A seat at The King's College Cambridge Christmas choir is much coveted, as the long queues prove
London, December 23, 2011
Just after 3 pm on Christmas Eve, BBC World Service will pick up the 'Festival of Nine Lessons and Carols' from King's College, Cambridge, and broadcast it to millions of listeners around the world. Britain is today pretty much a secular country but its Christian heritage is reflected on special occasions such as this carol service when people start queuing at dawn and sometimes from the night before in order to try and get one of the prized 650 seats inside the chapel. Most of them are reserved anyway for the relatives and close friends of the choristers and members of the college, making the demand for places even keener.
Practice makes perfect: The choir practicing at Kings. Don't miss the
For many people in Britain -- and probably around the world -- Christmas does not really begin until the choir starts with the same carol that it has done from the very beginning:
Once in royal David's city,
Stood a lowly cattle shed
Where a Mother laid her baby
In a manger for his bed;
Mary was that Mother mild,
Jesus Christ her little child.
Then the chorus comes in:
He came down to earth from heaven
Who is God and Lord of all,
And his shelter was a stable,
And his cradle was a stall;
With the poor and mean and lowly
Lived on earth our Saviour holy.
Song sung true: Choir boys at Kings
The Festival of Nine Lessons and Carols from King's College Chapel, perhaps the most beautiful building in England, is a tradition that goes back to 1918. It was first broadcast in 1928 and the practice has continued since then. In order to lessen disappointment, the Dean of King's, who is in overall charge of the chapel, puts out a briefing note to members of the public. The advice offered is, "If you would like to attend the service, please join the queue at the Chapel. Normally anyone joining the queue before 9am will get in, but we cannot guarantee this. The queue is admitted at 1.30pm and the service begins at 3pm. The service ends at around 4.30pm."

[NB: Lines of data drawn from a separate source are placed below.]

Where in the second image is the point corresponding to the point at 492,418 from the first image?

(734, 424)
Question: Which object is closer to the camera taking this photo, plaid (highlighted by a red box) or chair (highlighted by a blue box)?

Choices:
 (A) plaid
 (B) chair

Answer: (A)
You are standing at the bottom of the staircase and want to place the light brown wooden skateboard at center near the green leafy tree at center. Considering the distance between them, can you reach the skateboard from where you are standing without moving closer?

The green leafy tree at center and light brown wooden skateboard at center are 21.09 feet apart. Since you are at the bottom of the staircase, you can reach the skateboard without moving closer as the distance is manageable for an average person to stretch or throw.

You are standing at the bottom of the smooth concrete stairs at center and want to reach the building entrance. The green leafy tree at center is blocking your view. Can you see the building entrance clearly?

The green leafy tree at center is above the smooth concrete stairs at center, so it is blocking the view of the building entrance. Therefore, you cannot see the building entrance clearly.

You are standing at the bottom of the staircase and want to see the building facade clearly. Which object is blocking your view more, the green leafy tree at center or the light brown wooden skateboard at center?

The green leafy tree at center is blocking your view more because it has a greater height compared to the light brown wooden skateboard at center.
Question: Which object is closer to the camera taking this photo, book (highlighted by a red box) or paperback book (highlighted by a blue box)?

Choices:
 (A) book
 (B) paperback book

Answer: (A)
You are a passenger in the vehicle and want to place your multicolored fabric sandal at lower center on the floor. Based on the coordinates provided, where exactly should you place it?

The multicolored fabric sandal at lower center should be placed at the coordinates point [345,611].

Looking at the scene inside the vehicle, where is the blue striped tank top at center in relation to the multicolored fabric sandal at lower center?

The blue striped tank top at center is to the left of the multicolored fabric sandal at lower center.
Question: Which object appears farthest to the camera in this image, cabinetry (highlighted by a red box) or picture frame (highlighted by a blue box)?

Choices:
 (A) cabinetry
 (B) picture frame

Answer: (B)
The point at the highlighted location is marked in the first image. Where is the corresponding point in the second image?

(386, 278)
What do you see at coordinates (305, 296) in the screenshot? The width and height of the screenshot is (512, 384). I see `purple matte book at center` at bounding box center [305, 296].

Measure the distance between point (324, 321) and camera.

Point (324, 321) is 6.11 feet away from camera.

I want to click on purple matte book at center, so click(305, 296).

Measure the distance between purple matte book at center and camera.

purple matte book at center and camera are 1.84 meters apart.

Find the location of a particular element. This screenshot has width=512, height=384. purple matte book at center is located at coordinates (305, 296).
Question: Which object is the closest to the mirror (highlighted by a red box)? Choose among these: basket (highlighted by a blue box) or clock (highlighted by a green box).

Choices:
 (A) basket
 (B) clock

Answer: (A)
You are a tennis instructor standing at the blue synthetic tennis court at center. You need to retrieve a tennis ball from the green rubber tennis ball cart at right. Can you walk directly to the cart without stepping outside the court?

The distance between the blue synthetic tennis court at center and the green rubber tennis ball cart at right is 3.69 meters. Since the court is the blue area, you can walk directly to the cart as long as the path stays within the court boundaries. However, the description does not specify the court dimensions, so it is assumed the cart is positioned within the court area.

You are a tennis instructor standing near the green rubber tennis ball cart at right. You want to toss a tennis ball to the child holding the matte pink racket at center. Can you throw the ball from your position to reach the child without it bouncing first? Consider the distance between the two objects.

People can't sneak from the backs that overlook the River Cam -- scenes that will be familiar to generations of Cambridge students in Mumbai. "The only entrance to the College will be via the main gate on King's Parade," says the advisory. "All other gates will be locked."
Traipsing in for tradition: Choir going into King's for practice
The choir service is clearly the hottest ticket in town. "Members of the public in the queue will be admitted to the college grounds via the Front Gate from 7.30am," the advisory adds. "Porters will monitor the number of people joining the queue and, once there are as many people in the queue as there are seats available, members of the public will be advised that it is unlikely that they will be able to attend the service." The service at King's includes carols and readings from the Bible. There is always a new, specially commissioned carol. This year's is a setting of Christina Rossetti's Christmas Eve by Tansy Davies.
The first service in 1918, was held when the Great War, with heavy loss of life, had ended. It was planned by Eric Milner-White, who at the age of 34 had just been appointed Dean of King's, after his experience as an army chaplain. This had convinced him that the Church of England needed more imaginative worship. A revision of the Order of Service was made in 1919, involving rearrangement of the lessons, and from that date the service has always begun with the hymn Once in Royal David's City. The service was first broadcast in 1928 and, with the exception of 1930, has been broadcast annually, even during the Second World War, when the ancient glass (and also all heat) had been removed from the Chapel. Sometime in the early 1930s the BBC began broadcasting the service on the World Service.
When Stephen Cleobury came to King's as Dean in 1982 he was keen to demonstrate a commitment to contemporary music for the College's liturgies. He decided that one way of doing this would be to commission a new carol each year for inclusion in the Festival of Nine Lessons and Carols; thus a new tradition was born.
The question that arises is why is there such a passion to get in when Britain's leading intellectuals outdo each other to declare that in their opinion there is no God.
The answer might be that although most people no longer attend church services on a regular basis, say on Sunday, Britain's underlying Christian culture remains deeply ingrained in the character of the British people.